Defendant allegedly threatened fellow inmate By Glenn Smith
Ethan Mack's fate could be in the hands of a jury today as his defense team prepares to wrap up its case in the Kate Waring murder trial.
A couple of defense witnesses are expected this morning before the case, now in its second week, moves on to closing arguments. Then it will be up to a Charleston jury to decide whether Mack is guilty of killing his 28-year-old friend who once described him as her big brother.
Mack, 30, is accused of torturing and killing Waring at his James Island home on June 12 and 13, 2009.
His wife and co-defendant, Heather Kamp, testified that Mack repeatedly jolted Waring with a stun gun, bashed her in the head with a wine bottle and left her in a water-filled bathtub to die at the couple's Riley Road apartment.
Waring's remains were found on Wadmalaw Island four months later.
The seventh day of testimony in the case concluded Wednesday with an unexpected bombshell from a fellow inmate who had testified against Mack last week.
Mack's lawyers re-called Antjuan Green to the stand to poke holes in his story that Mack had recruited him in a jailhouse plot to discredit Kamp and leave her holding the murder rap. Attorney David Aylor pointed out apparent inconsistencies between Green's testimony and various things he hold investigators over the summer.
The jury was treated to even more potentially damaging testimony after 9th Circuit Solicitor Scarlett Wilson questioned Green about his ride home from court Friday.
Green told the jury that he was placed in a jail transport van with Mack after testifying against him. Mack started rapping that "he was gonna ride up in my spot and kill my family and sister and stuff," Green said.
"It wasn't no happy ride back," he said.
Green said Mack also has spread word that he is a "snitch," resulting in Green being moved to protective custody.
Green testified last week that Mack recruited him to write a letter in June claiming he overheard Kamp at the jail admit to killing Waring. He said Mack even gave him a sample letter to write to prosecutors, revealing elements of Kamp's supposed confession.
Green notified authorities instead, partly in hope of getting a break on a pending burglary charge that could send him to prison for life.
Earlier in the day, Mack declined to take the stand in his own defense. A defendant taking the stand can be a risky move, opening them to grilling by prosecutors.
If Mack had taken the stand, prosecutors likely would have questioned him about various inconsistencies in his own stories. He would have to explain three forged checks that were made out to him from Waring's bank account, including a $4,500 check he reportedly tried to cash two days after she disappeared.
Mack almost certainly would have been asked about a ring he pawned in June 2009 -- a ring that Kamp claims to have pulled off Waring's finger after she was killed.
Instead, Mack's legal team has worked to point out the lack of hard physical evidence linking Mack to the crime while trying to undermine the credibility of his chief accuser, Kamp.
From various witnesses, the jury learned that Mack was considered a close friend of Waring, a laid-back guy and a good worker who was named employee of the quarter at a Folly Beach hotel one day before Charleston police arrested him on forgery and obstruction of justice charges in the Waring case.
Stephanie Stanley, a forensic analyst with the State Law Enforcement Division, told the jury that she found no blood or DNA on the Taser, carpeting or bathtub drain samples police sent her from Mack's Riley Road home.
Kamp has said she and Mack purchased cleaning supplies and scoured their apartment after killing Waring.

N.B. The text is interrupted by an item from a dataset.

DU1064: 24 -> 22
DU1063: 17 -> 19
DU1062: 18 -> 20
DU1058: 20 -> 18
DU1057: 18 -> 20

On cross-examination, Stanley pointed out that she did not test for the presence of cleaning solutions on the samples she received from police.

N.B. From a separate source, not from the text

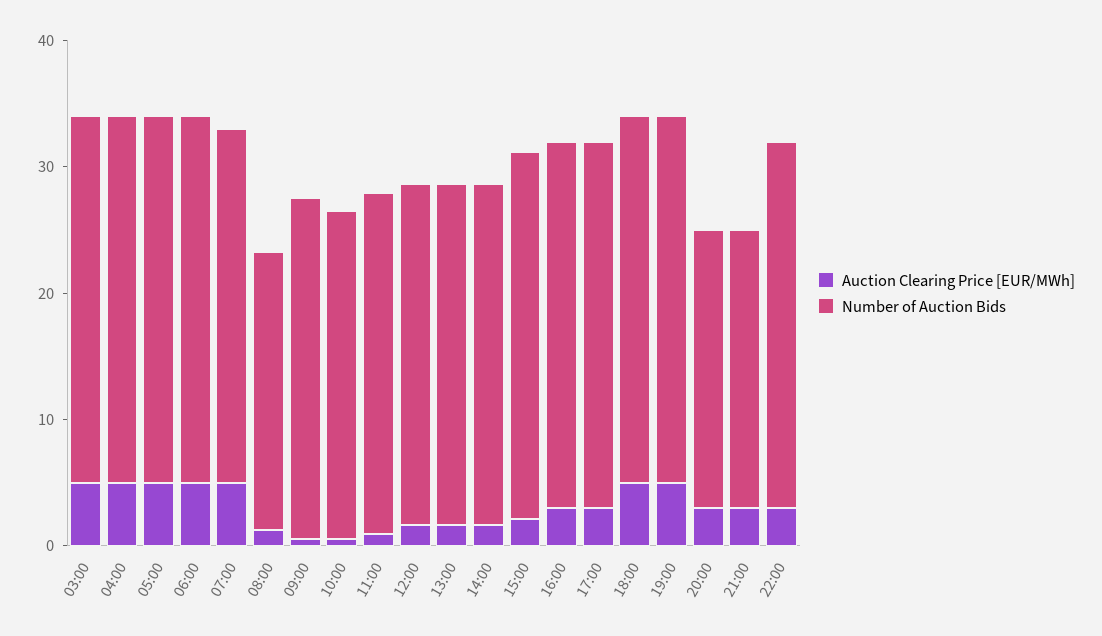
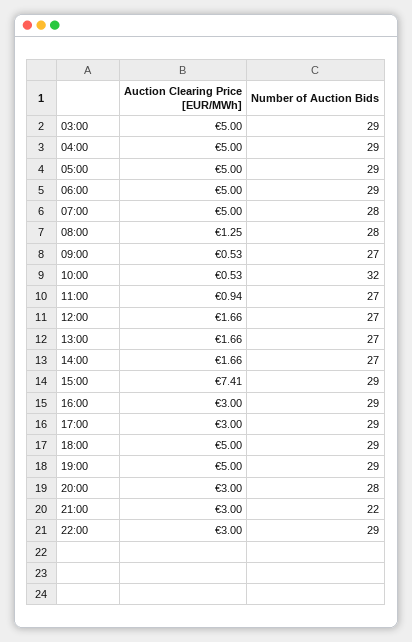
Number of Auction Bids, 08:00: 22 -> 28
Number of Auction Bids, 10:00: 26 -> 32
Auction Clearing Price [EUR/MWh], 15:00: 2 -> 7.41
Number of Auction Bids, 20:00: 22 -> 28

Mack's lawyers work to destroy Kamp credibility , published 10/13/10
Also Wednesday, Anthony Boling disputed accusations that he ordered Mack to kill Waring because she was an informant who set him up on drug charges that landed him in prison.
Boling said Waring was a close friend who had nothing to do with his drug business or his arrest on cocaine trafficking charges in 2006. He befriended Waring in 2004, dated her for a time and introduced her to Mack, he said.
"I am very aware of who set me up and it had nothing to do with Kate Waring," he said.
Kamp told police at one point that Boling ordered "a hit" on Waring from prison and that he was involved in a drug gang whose members burned tattoos into their arms.
Investigators have testified that the story was one of the tales Kamp spun before eventually coming clean about the roles she and Mack had in Waring's death.
Boling said none of what Kamp told police is true, including statements that he used Waring for her money. He said he already had enough income from an interior trim business, real estate sales and dealing cocaine.
"I sold drugs," he said. "I really didn't need money from anybody."
Boling said Waring wrote him letters while he was in prison and, at one point, expressed fear about death threats she was getting. She told him she wouldn't leave her house without Mack or another man's protection, Boling said.
Boling said he didn't recall seeing other correspondence in which Waring complained of her deteriorating relations with Mack and Kamp shortly before her disappearance.